Under the Sign of the Hourglass…
nytheatre.com review by Richard Hinojosa
June 16, 2006
"There is no monopoly on creation!" says the father figure in Anthony Cerrato's truly inspired production Under the Sign of the Hourglass. Cerrato has been working with Richard Foreman for the past three years and with this production he proves the validity of that opening quote. This production is as mystical, artsy, and visually stimulating as any of Foreman's experimental productions, and yet in many ways it's more accessible.
The play is set inside the childhood memories of Joseph, the son of a merchant obsessed with profound creation, and follows him as he finds the memories that created his identity. Along the way we meet the members of his strange family and other folks who influenced his life. His father is both for and against him giving him vital information at some points, while torturing him with madness and misdirection at others. His mother has been lying to him about his father's condition. There are also two seamstresses, one of whom most certainly helped shape his sexual identity. For much of the play Joseph is searching for an unnamed book that I took to be a symbol for his life story. Cerrato fills the show with lots of great symbols of life and creation, such as his use of fabric ("the fabric of life can be found in the weave of a cloth") and others like the egg and words on the page.
Cerrato also creates some stunning stage pictures and connects them seamlessly with lights, movement, and music. There are scene changes but they feel more like short breaths taken between sentences. The action is as slow and defined as it is chaotic. The piece is inspired by the work of Bruno Schulz—the avant-garde Polish short story writer and painter—and while it's not a direct adaptation there are lines of his that are directly quoted. Schulz's work is highly poetic and packed with imagery, and Cerrato uses Schulz's eloquence to form the beautiful theatrical language of the show. Cerrato's writer, Stephen Cedars, does an excellent job molding together Schulz's lines and other original dialogue to push forward Cerrato's theme of every soul's right—if not obligation—to create.
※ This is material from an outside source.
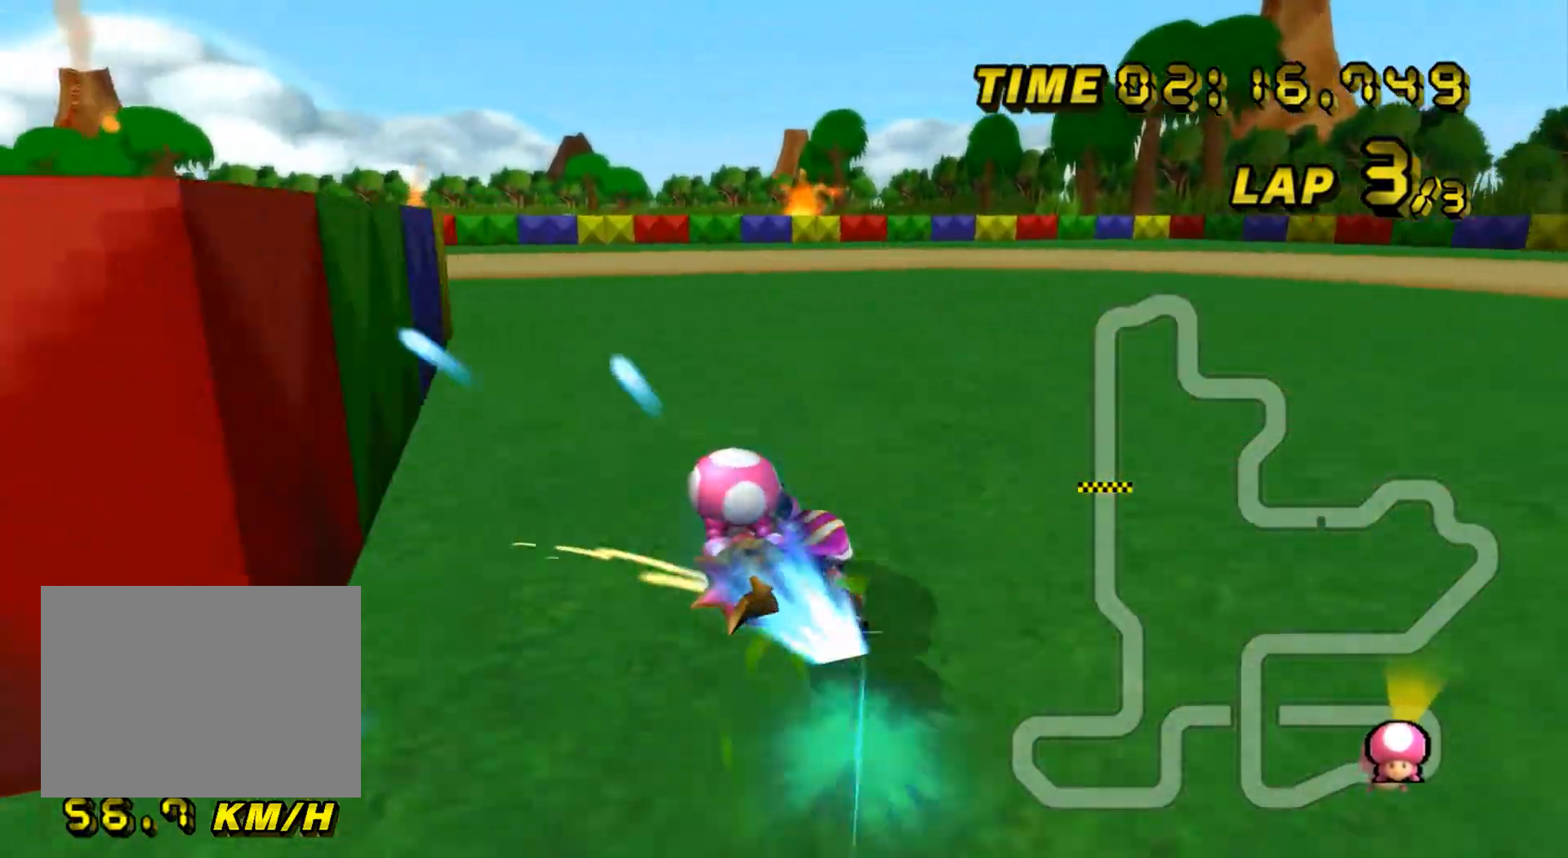
{"buttons": ["A", "R1"], "left_stick": "left", "events": []}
The ensemble is second to none. Cerrato has them all committed to the same elevated reality and they all take to it like paint to a canvas. Joshua Briggs does a fine job, showing the fullest range of emotion as the character that actually lives in reality. I was very impressed with Stephanie Taylor's subtle looks and gestures as the Mother, despite the fact that she had only a little stage time. But it's Rob Skolitis who left the largest impression on me. His frenetic and yet precise characterizations tightly held my attention.
Also very impressive are the lighting and the sound. Owen Hughes's light design is so exquisite. He uses a gamut of different kinds lights mixed with different colors and he places so they are both hidden and in our faces. Sound designer Jonathan Zalben lends the show a mysterious and mellow score that accentuates the beautiful stage pictures while creating some mental pictures of its own.
Throughout the show I found myself following Cerrato's lead and just when I thought I might be lost he'd give me signpost—a short bit of dialogue or action—that I could use to orient myself. In the case of this show, experimental theatre remembers to experiment with the human psyche and ideas instead of just experimenting with the conventions of the theatre.